Shanks knew he’d need to find the right pair of actors to star as the couple, since their characters are so deeply intertwined. He happened to be meeting with Franco to discuss another project when he brought up this script. Franco was interested, and brought it to Brie, who agreed it would be a new challenge for them. Shanks got a call from his agent to let him know the couple was interested in starring in it. “I was walking down to my local pub with a shit-eating grin on my face just buzzing,” he says. “It was amazing.”
He had a Zoom call with Brie soon after, and then she and Franco both signed on as producers as well. “I was so struck by the writing and by the set pieces in this movie, and how they were really informed by the theme that was being explored,” says Brie. “Everything is coming from that core theme of taking intimacy past a healthy level into codependency and the possible physical manifestations of that.”
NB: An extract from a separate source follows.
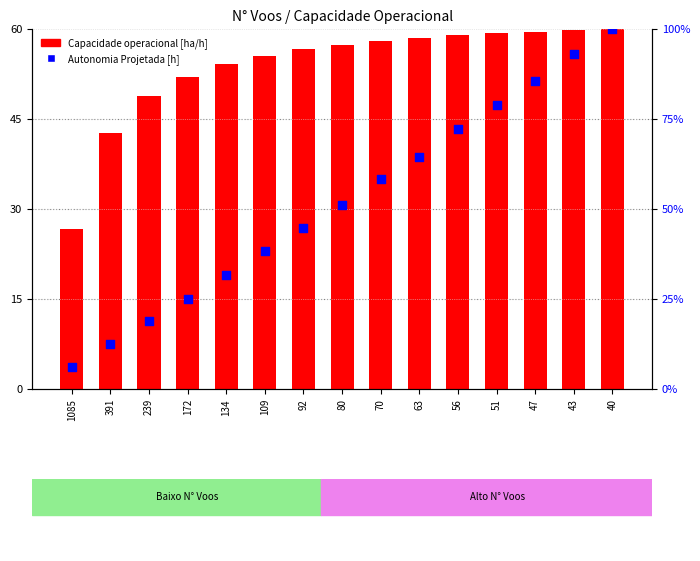

Which series contains the highest Y value?

Autonomia Projetada [h]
The shoot for the independent film took place in Melbourne and was quick at only around 21 days. So the filmmakers and actors had to work at breakneck speed. “The movie’s very intense physically and emotionally,” says Brie, “and I think the fact that we’re really in a relationship, and Dave and I have such a shorthand with each other that at times it’s nonverbal—that helped to streamline communication in a way that turned out to be really valuable.”
Shanks agrees that in retrospect, having a pair of leads who were also a real couple was key to making the film. Production even looked for a couple to also play their stand-ins, thanks to how physically intimate certain scenes had to be.
It helped that every day, Franco and Brie could spend their time after shooting preparing together for the next day. They’d often talk about upcoming scenes while at their Airbnb or walking the streets of Melbourne after a day of filming. “We realized early on that a secret weapon we had was the fact that we were living together and that we could rehearse as much as we wanted,” says Franco. “And so we really knew this script inside and out. We could come in and hit the ground running every day.”
Because of the stunts and big set pieces, which often involved prosthetics, the shoot was demanding on the main actors, who were put through the ringer physically. “We tortured them every day,” says Shanks. “Every day they’re screaming or something awful is going on, or they’re being thrown around in dirty puddles or climbing up ropes. And there was never a problem. They were just like, ‘Okay, you need us to do it again?’”
Together, which is seeking distribution at the fest, will give audiences the sort of squirm-in-their-seat experience that you hope for with Sundance’s Midnight Program. It’s an experience that Shanks is looking forward to. “I think there has been kind of a hyperactivity to some of the stuff that I’ve made. I always picture the audience’s engagement and never take it for granted,” says Shanks. “I really do make stuff for an audience to react to.”
For Franco and Brie, the experience reminded them of how different their own relationship is from the one they’re capturing onscreen. But it also brought them closer, both literally and figuratively. “I feel like I’m at my best when I’m working with her because it’s impossible to be fake in front of one another,” says Franco. “We just know each other so well that if anything comes out of us that feels inauthentic, we understand that the other one sees it too.”
This feature is part of Awards Insider’s exclusive Sundance 2025 coverage.